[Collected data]
+ + +

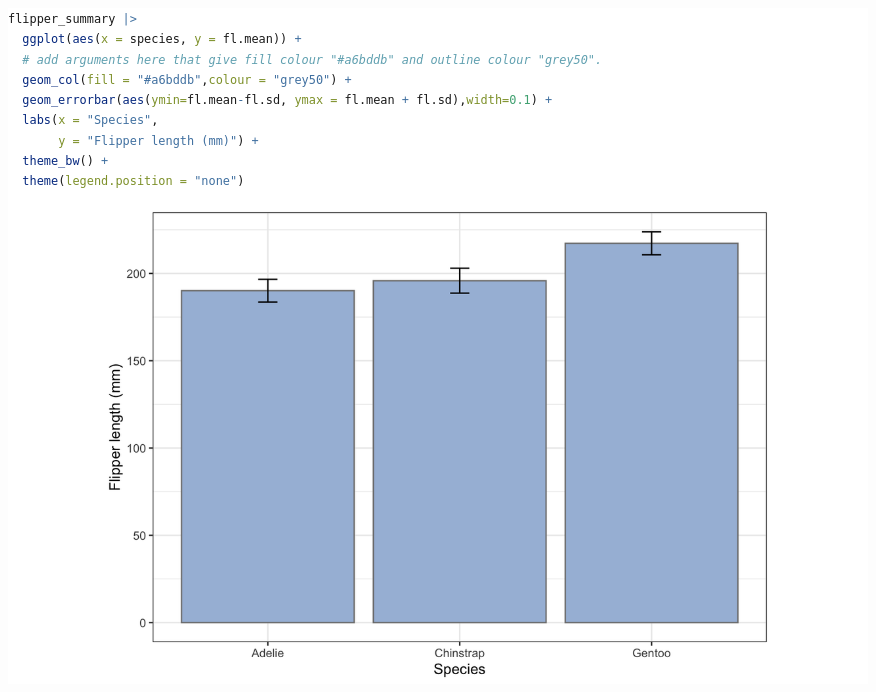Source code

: 
```r
flipper_summary |>
  ggplot(aes(x = species, y = fl.mean)) + 
  # add arguments here that give fill colour "#a6bddb" and outline colour "grey50".
  geom_col(fill = "#a6bddb",colour = "grey50") +
  geom_errorbar(aes(ymin=fl.mean-fl.sd, ymax = fl.mean + fl.sd),width=0.1) +
  labs(x = "Species",
       y = "Flipper length (mm)") +
  theme_bw() +
  theme(legend.position = "none")
```

<img src="plot_ggplot_examples_files/figure-html/unnamed-chunk-15-1.png" width="672" style="display: block; margin: auto;" />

+ + +

AIM OF THE EXERCISE:
Transcribe every entry exactly. Leave out the pictures.

REPLY TO THE TASK:
Source code

: 
```r
flipper_summary |>
  ggplot(aes(x = species, y = fl.mean)) + 
  # add arguments here that give fill colour "#a6bddb" and outline colour "grey50".
  geom_col(fill = "#a6bddb",colour = "grey50") +
  geom_errorbar(aes(ymin=fl.mean-fl.sd, ymax = fl.mean + fl.sd),width=0.1) +
  labs(x = "Species",
       y = "Flipper length (mm)") +
  theme_bw() +
  theme(legend.position = "none")
```

<img src="plot_ggplot_examples_files/figure-html/unnamed-chunk-15-1.png" width="672" style="display: block; margin: auto;" />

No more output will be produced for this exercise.